GIVEN PASSAGE:
Bewildered, Dr Nick exclaims, "Inflammable means flammable?! Boy, what a

country." Sometimes I think the words "structured" and "un-structured",

beloved by the XML community, are much like flammable and inflammable --

more synonymous than antonymous when applied to data formats.

What does the word "structured" mean anyway? What characteristic makes

RTF un-structured? What is it about HTML that makes it un-structured?

Are HTML and RTF un-structured in the same way, or is there a difference

between the two? Why are they both so different from XML? Are they

really different? And just what does XHTML give us by combining HTML and

XML?

Lets start with RTF. It can be argued that RTF is, in fact, highly

structured. Its simple stack based control language [2] can be

unambiguously parsed using a simple pushdown automaton. Oh, and it is

fully compatible with ISO-646. How more structured can you get?

Lets move over to HTML, another famously un-structured format. Compared

to RTF, HTML is definitely un-structured. Unlike RTF, HTML is not

unambiguously parseable. Different HTML parsers can and do produce

different parse trees of the underlying information, but the most common

result of this inherent ambiguity is that browsers produce different

renderings of the same content.

On this basis, I stated that RTF is more structured than HTML. Two RTF

processors are more likely to agree on the fundamental tokenized data

structure they emit than two HTML processors. Does it follow that we

would not have been better off using a stripped down RTF rather than

HTML on the Web?

The answer is a firm "no", but the reason has nothing to do with

structured versus un-structured formats as the terms are commonly used.

SUPPLIED DATA:
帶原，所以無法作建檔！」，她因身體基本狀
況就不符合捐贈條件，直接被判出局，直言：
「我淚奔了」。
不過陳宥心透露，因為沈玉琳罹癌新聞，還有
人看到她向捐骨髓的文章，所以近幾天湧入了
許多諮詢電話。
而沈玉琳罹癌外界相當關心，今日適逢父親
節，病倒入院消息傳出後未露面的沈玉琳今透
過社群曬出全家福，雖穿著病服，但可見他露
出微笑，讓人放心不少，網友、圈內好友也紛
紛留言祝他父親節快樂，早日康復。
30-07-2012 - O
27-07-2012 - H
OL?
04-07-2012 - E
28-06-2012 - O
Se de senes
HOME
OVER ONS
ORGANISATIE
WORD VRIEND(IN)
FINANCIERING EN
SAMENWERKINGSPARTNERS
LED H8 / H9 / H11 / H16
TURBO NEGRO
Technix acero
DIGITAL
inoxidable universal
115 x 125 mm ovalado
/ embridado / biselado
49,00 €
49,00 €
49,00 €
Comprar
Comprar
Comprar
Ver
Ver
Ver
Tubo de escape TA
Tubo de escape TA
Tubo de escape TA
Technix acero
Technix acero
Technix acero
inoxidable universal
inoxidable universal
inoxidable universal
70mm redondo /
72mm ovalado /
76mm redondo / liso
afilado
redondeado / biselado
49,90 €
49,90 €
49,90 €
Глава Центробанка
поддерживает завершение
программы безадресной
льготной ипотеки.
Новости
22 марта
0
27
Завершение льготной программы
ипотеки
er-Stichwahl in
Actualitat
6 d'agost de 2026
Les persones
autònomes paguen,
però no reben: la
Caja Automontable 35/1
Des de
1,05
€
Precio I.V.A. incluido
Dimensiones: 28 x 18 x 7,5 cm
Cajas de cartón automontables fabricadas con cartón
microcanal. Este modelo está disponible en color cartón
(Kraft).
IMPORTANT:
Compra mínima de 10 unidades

EXERCISES TO COMPLETE:
- a) From the passage on structured data formats, extract the text from "HTML on the" to "are commonly used.".
- b) Put the lines of the entries, from the first line to the line with "TURBO NEGRO", into a JSON list of strings with one string per line, and leave out any blank lines.
The entries have no connection to the passage on structured data formats.

RESULTS OF THE TASKS:
- a)
HTML on the Web?

The answer is a firm "no", but the reason has nothing to do with

structured versus un-structured formats as the terms are commonly used.

- b)
[
  "帶原，所以無法作建檔！」，她因身體基本狀",
  "況就不符合捐贈條件，直接被判出局，直言：",
  "「我淚奔了」。",
  "不過陳宥心透露，因為沈玉琳罹癌新聞，還有",
  "人看到她向捐骨髓的文章，所以近幾天湧入了",
  "許多諮詢電話。",
  "而沈玉琳罹癌外界相當關心，今日適逢父親",
  "節，病倒入院消息傳出後未露面的沈玉琳今透",
  "過社群曬出全家福，雖穿著病服，但可見他露",
  "出微笑，讓人放心不少，網友、圈內好友也紛",
  "紛留言祝他父親節快樂，早日康復。",
  "30-07-2012 - O",
  "27-07-2012 - H",
  "OL?",
  "04-07-2012 - E",
  "28-06-2012 - O",
  "Se de senes",
  "HOME",
  "OVER ONS",
  "ORGANISATIE",
  "WORD VRIEND(IN)",
  "FINANCIERING EN",
  "SAMENWERKINGSPARTNERS",
  "LED H8 / H9 / H11 / H16",
  "TURBO NEGRO"
]